Fox offers up a nice enough DTS-HD Lossless Master Audio 5.1 Surround track (48kHz/24-bit) for 'The Fly,' even if the film's age prevents it from taking full advantage of the high-res format's capabilities.
'The Fly' isn't particularly aggressive, so envelopment is sporadic. The big effects moments (particularly the pod teleportations) send a few nice jolts to the rears, but that's about it. Atmosphere is limited to minor bleed in active crowd scenes (the opening party, the famous arm wrestling scene, etc.), although the terrific score by Howard Shore is nicely dispersed across the entire soundfield. Dynamics are pretty good for a 1986 flick, with a full sound to the upper ranges. Bass is flat, and dialogue also lacks distinction (especially deeper, hushed tones), although I never had to adjust the volume much. 'The Fly' sounds perfectly fine considering its age, but this track certainly doesn't "pop" like a more modern mix.

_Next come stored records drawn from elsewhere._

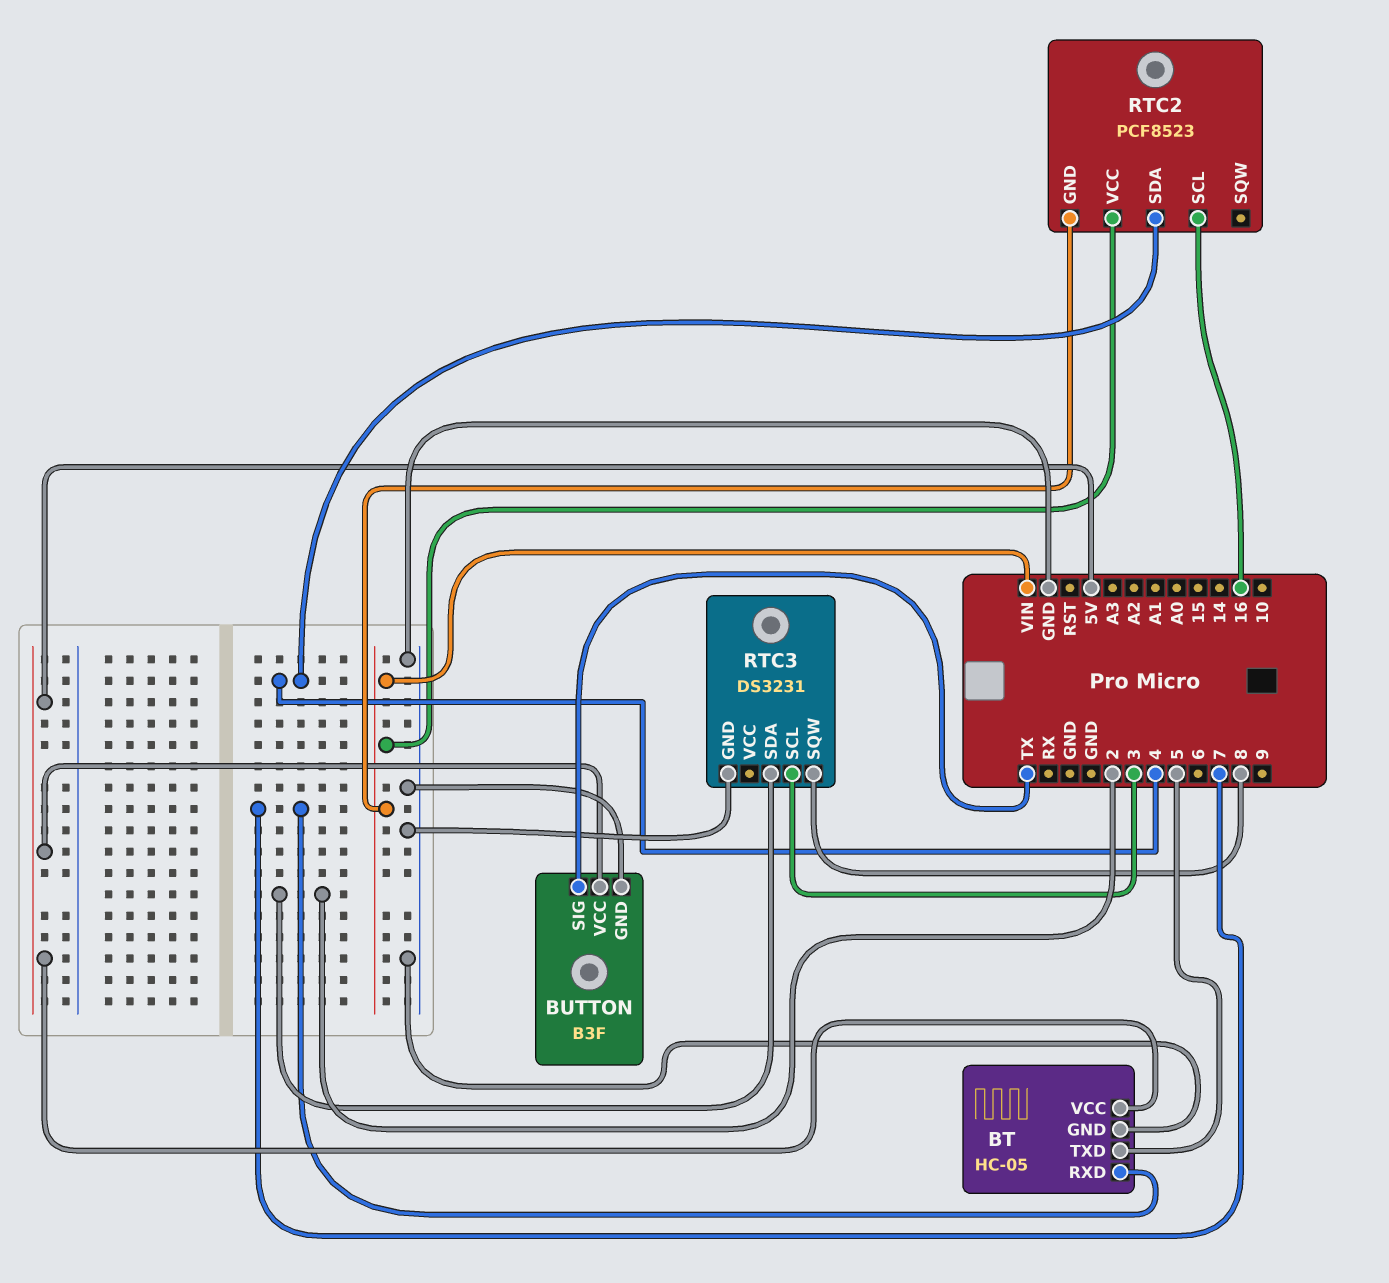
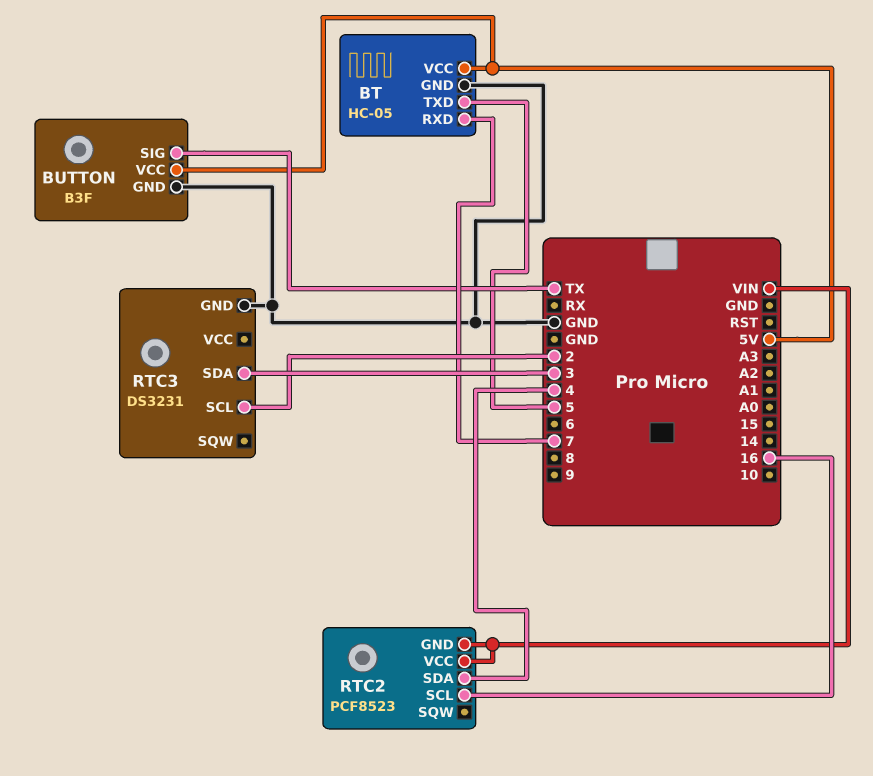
RTC3 pin SCL: 3 -> 2
RTC3 pin SDA: 2 -> 3
RTC3 pin SQW: 8 -> none

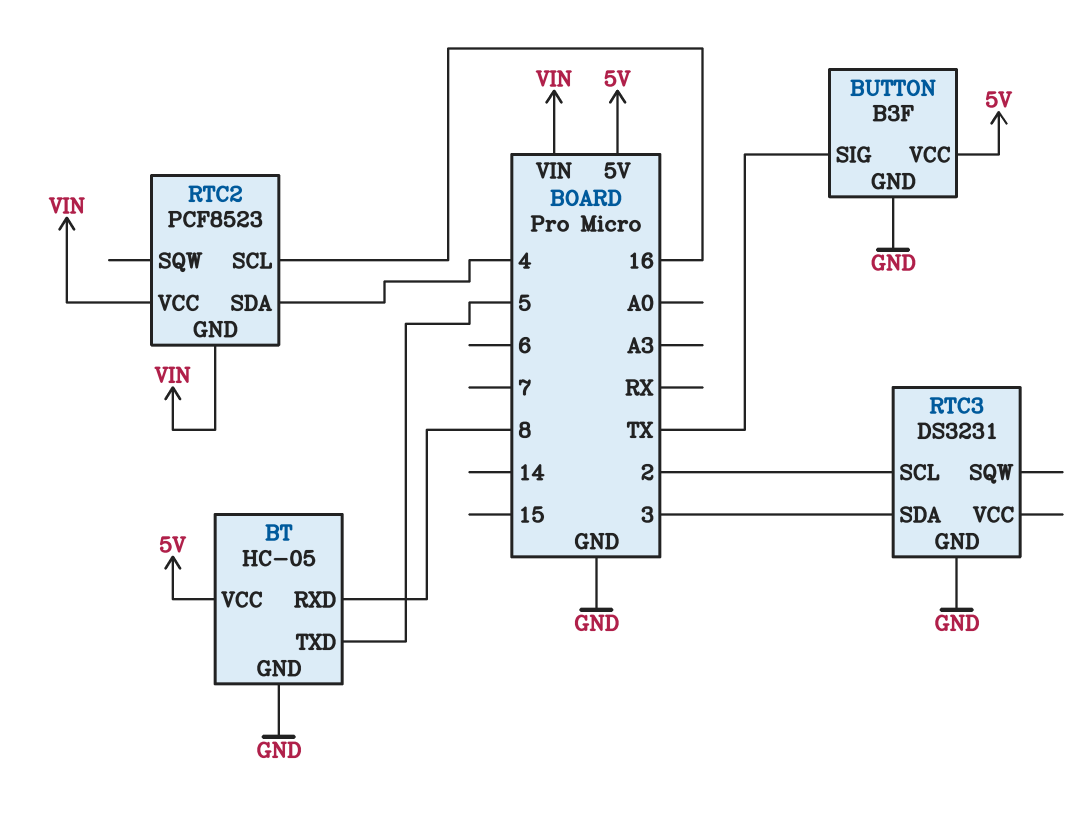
BT pin RXD: 7 -> 8

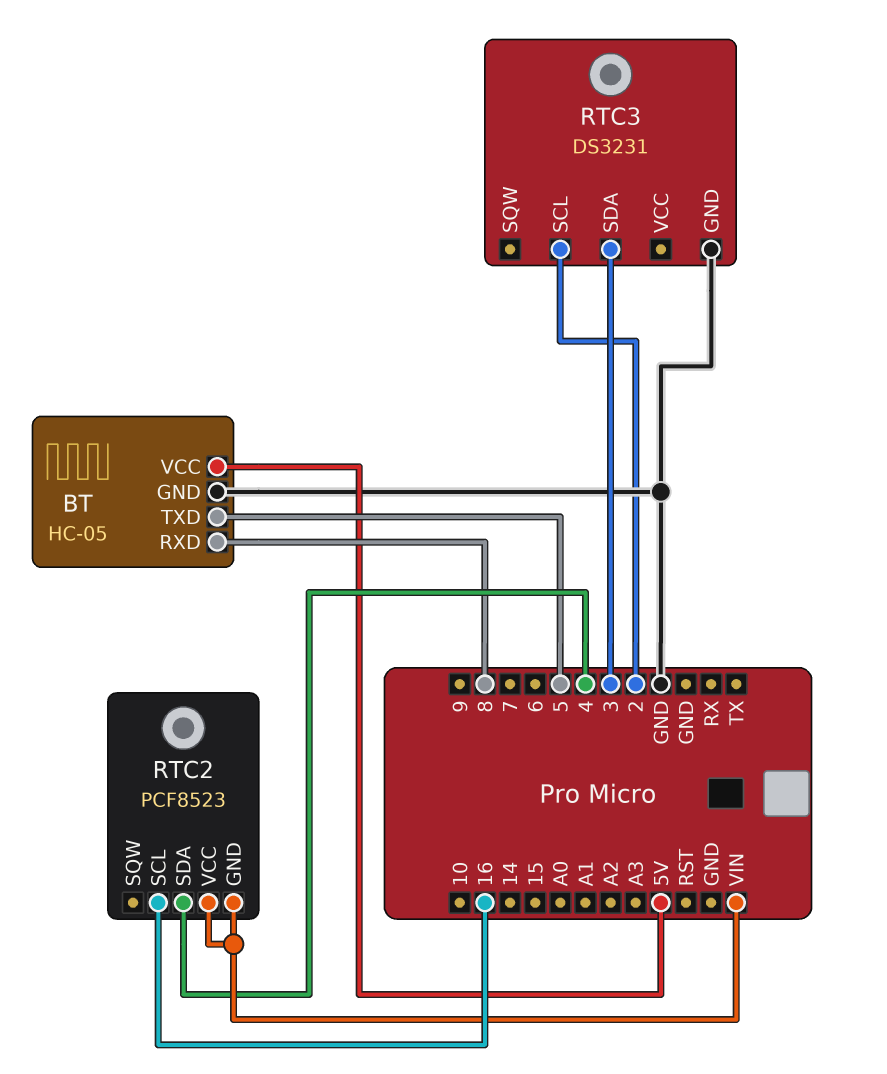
BUTTON: B3F -> none
BUTTON pin GND: GND -> none
BUTTON pin SIG: TX -> none
BUTTON pin VCC: 5V -> none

"The Fly' hit DVD back in 2005 in a fully-stocked two-disc special edition that featured just about everything a fan of the film could ask for. Happily Fox has not short-changed Blu-ray fans this time around, porting over every last one of the extras from that earlier package. Sadly, none of this material has been upgraded for HD (it's all 480p/i/MPEG-2 only), but it's such a comprehensive package that it’s hard to complain.
'The Fly' is a top-notch remake, and for my money is far superior to the campy original. It’s also certainly David Cronenberg's most accessible and entertaining picture. This Blu-ray release is a great deal for fans -- although I would have liked stronger video and audio, the supplement package alone is worth the price of admission. Even if you already own the previous DVD release, this Blu-ray is worth picking up.